Bristol ve Manchester üniversiteleri ile Medical Detection Dogs vakfının iş birliğiyle yapılan yeni araştırmada, Parkinson hastalarından alınan deri örnekleri (sebum) ile sağlıklı bireylerin örnekleri karşılaştırıldı. Araştırma, Parkinson hastalığının erken teşhisinde köpeklerin kullanılabileceğini ortaya koydu. Çalışma, Journal of Parkinson’s Disease dergisinde yayımlandı.

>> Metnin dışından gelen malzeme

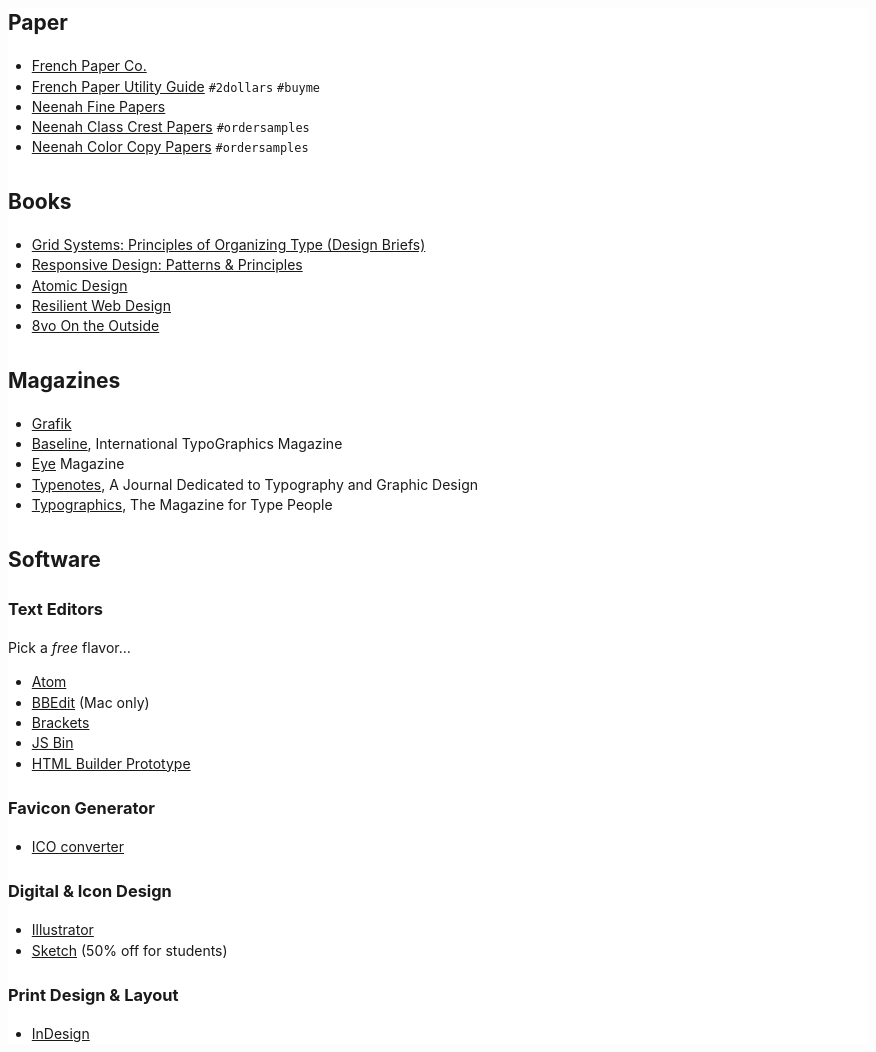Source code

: ## Paper

- [French Paper Co.](http://www.frenchpaper.com)
- [French Paper Utility Guide](http://www.frenchpaper.com/utility-guide.html) `#2dollars` `#buyme`
- [Neenah Fine Papers](http://www.neenahpaper.com/finepaper)
- [Neenah Class Crest Papers](http://www.neenahpaper.com/finepaper/classiccrestpapers/productdetail?type=sample&color=Solar%20White&finish=Smooth) `#ordersamples`
- [Neenah Color Copy Papers](http://www.neenahpaper.com/finepaper/morebrands/neenahcolorcopy/productdetail?color=Solar+White&finish=Super+Smooth) `#ordersamples`

## Books

- [Grid Systems: Principles of Organizing Type (Design Briefs)](https://www.amazon.com/Grid-Systems-Principles-Organizing-Design/dp/1568984650/)
- [Responsive Design: Patterns & Principles](https://abookapart.com/products/responsive-design-patterns-principles)
- [Atomic Design](http://atomicdesign.bradfrost.com)
- [Resilient Web Design](https://resilientwebdesign.com)
- [8vo On the Outside](https://www.lars-mueller-publishers.com/8vo)

## Magazines

- [Grafik](https://www.grafik.net)
- [Baseline](http://www.baselinemagazine.com/about_contact/history_and_awards/), International TypoGraphics Magazine
- [Eye](http://www.eyemagazine.com) Magazine
- [Typenotes](https://shop.fontsmith.com), A Journal Dedicated to Typography and Graphic Design
- [Typographics](http://www.typographics.org), The Magazine for Type People

## Software

### Text Editors

Pick a *free* flavor…

- [Atom](https://atom.io)
- [BBEdit](http://www.barebones.com/products/bbedit/) (Mac only)
- [Brackets](http://brackets.io)
- [JS Bin](http://jsbin.com)
- [HTML Builder Prototype](http://dev.artequalswork.com/builder/)

### Favicon Generator

- [ICO converter](https://www.icoconverter.com)

### Digital & Icon Design

- [Illustrator](https://www.adobe.com/products/illustrator.html)
- [Sketch](https://sketchapp.com/store/edu/) (50% off for students)

### Print Design & Layout

- [InDesign](https://www.adobe.com/products/indesign.html)

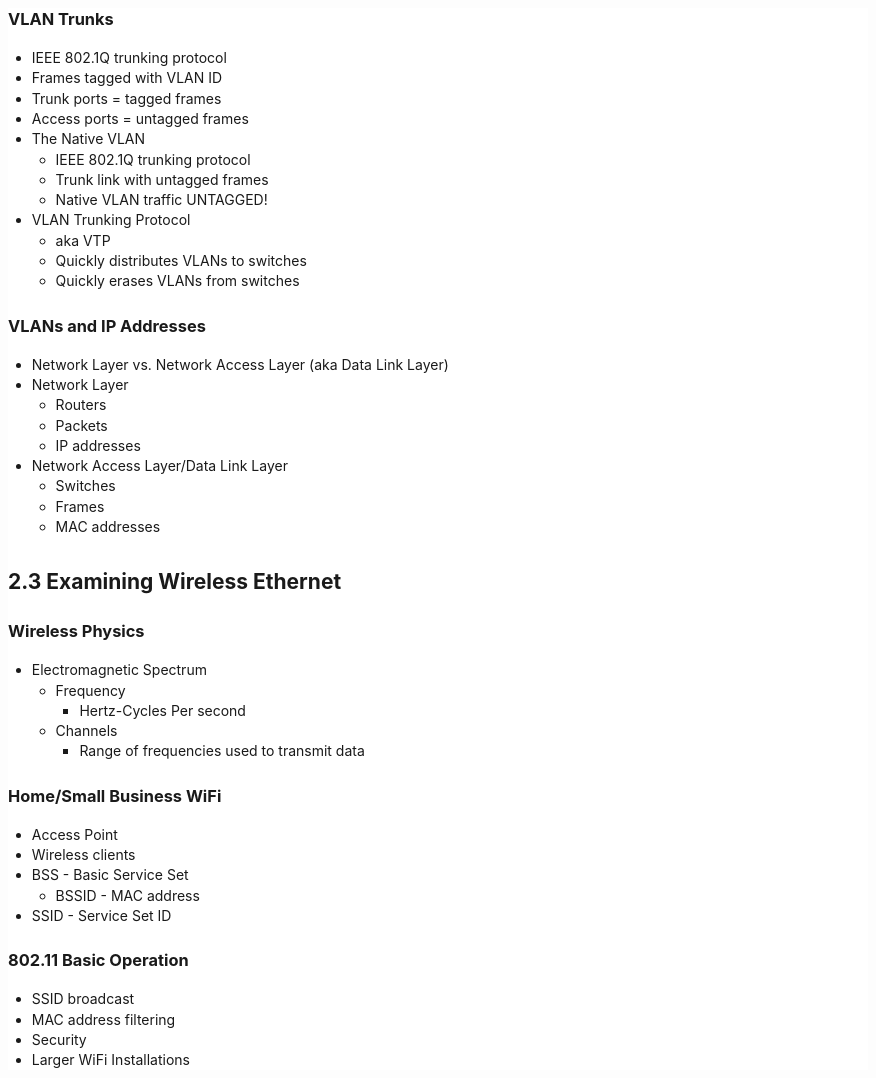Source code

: ### VLAN Trunks
- IEEE 802.1Q trunking protocol
- Frames tagged with VLAN ID
- Trunk ports = tagged frames
- Access ports = untagged frames
- The Native VLAN
  * IEEE 802.1Q trunking protocol
  * Trunk link with untagged frames
  * Native VLAN traffic UNTAGGED!
- VLAN Trunking Protocol
  * aka VTP
  * Quickly distributes VLANs to switches
  * Quickly erases VLANs from switches
  
### VLANs and IP Addresses
- Network Layer vs. Network Access Layer (aka Data Link Layer)
- Network Layer
  * Routers
  * Packets
  * IP addresses
- Network Access Layer/Data Link Layer
  * Switches
  * Frames
  * MAC addresses

## 2.3 Examining Wireless Ethernet

### Wireless Physics
- Electromagnetic Spectrum
  * Frequency
    - Hertz-Cycles Per second
  * Channels
    - Range of frequencies used to transmit data
    
### Home/Small Business WiFi
- Access Point
- Wireless clients
- BSS - Basic Service Set
  * BSSID - MAC address
- SSID - Service Set ID

### 802.11 Basic Operation
- SSID broadcast
- MAC address filtering
- Security
- Larger WiFi Installations

  
  

  


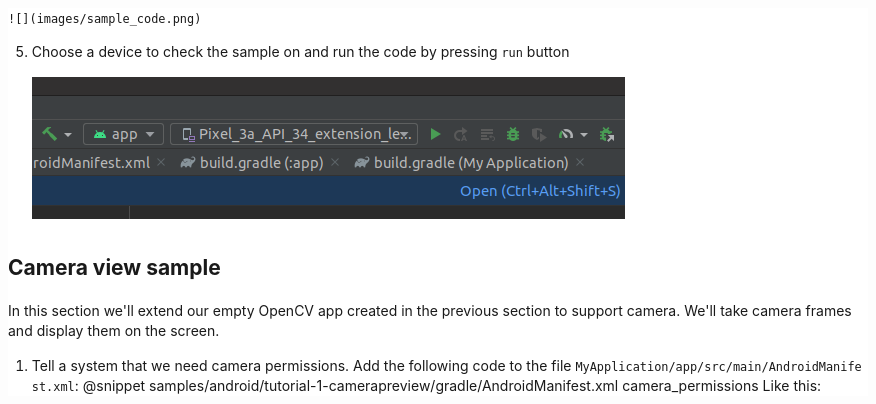     ![](images/sample_code.png)

5. Choose a device to check the sample on and run the code by pressing `run` button

    ![](images/run_app.png)

Camera view sample
------------------

In this section we'll extend our empty OpenCV app created in the previous section to support camera. We'll take camera frames and display them on the screen.

1. Tell a system that we need camera permissions.
    Add the following code to the file `MyApplication/app/src/main/AndroidManifest.xml`:
    @snippet samples/android/tutorial-1-camerapreview/gradle/AndroidManifest.xml camera_permissions
    Like this:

Köpeklerin Parkinson Teşhisindeki Başarı Oranı
Araştırmada eğitilen iki köpek; Golden Retriever cinsi “Bumper” ve Siyah Labrador cinsi “Peanut”, deri örneklerini koklayarak Parkinson hastası bireyleri sağlıklı kişilerden ve başka rahatsızlıkları olanlardan ayırt etmeyi başardı. Tamamen tarafsız koşullarda ve çift kör deneylerde yapılan çalışmada, köpekler:
-
Yüzde 80 duyarlılık (sensitivity)
-
Yüzde 98 özgüllük (specificity)
oranları ile Parkinson hastalığını tanımladı. Bu sonuçlar, köpeklerin pozitif örnekleri doğru tespit etme oranının %80, yanlış pozitif tespit etmeme oranının ise %98 olduğunu gösteriyor.
Parkinson Hastalığında Erken Teşhisin Önemi
Medical Detection Dogs CEO’su Claire Guest, “Şu anda Parkinson hastalığını erken teşhis edecek bir test yok. Oysa belirtiler, tanı konmadan 20 yıl öncesinde başlamış olabiliyor,” diyerek köpeklerin teşhis sürecine önemli katkı sağlayabileceğini belirtti. Erken teşhis, Parkinson’un ilerlemesini yavaşlatmak ve belirtileri hafifletmek açısından büyük önem taşıyor.
Dermatolojik Örneklerle Kolay ve Düşük Maliyetli Tanı Yöntemi
Bristol Üniversitesi’nden Nicola Rooney, araştırmanın Parkinson hastalığının belirgin bir koku profili olduğunu gösterdiğini ve bunun sayesinde ileride hızlı, invazif olmayan, yani vücuda zarar vermeyen, düşük maliyetli bir teşhis yönteminin geliştirilebileceğini ifade etti. Manchester Üniversitesi’nden Prof. Perdita Barran da, deri yüzeyinden alınan basit örneklerin hastalık tanısında kullanılabileceğini belirterek bu yöntemin erken teşhis açısından devrim yaratabileceğini söyledi.
Nose2Diagnose Programı ve Parkinson’un Koku Profilinin Keşfi
Araştırma, Parkinson hastalığına yakalandıktan sonra kokusunun değiştiğini fark eden Joy Milne’nin gözlemleriyle başlatılan Nose2Diagnose programı kapsamında gerçekleştirildi. Milne’nin farkındalığı, Parkinson hastalığının koku yoluyla teşhis edilmesine kapı araladı.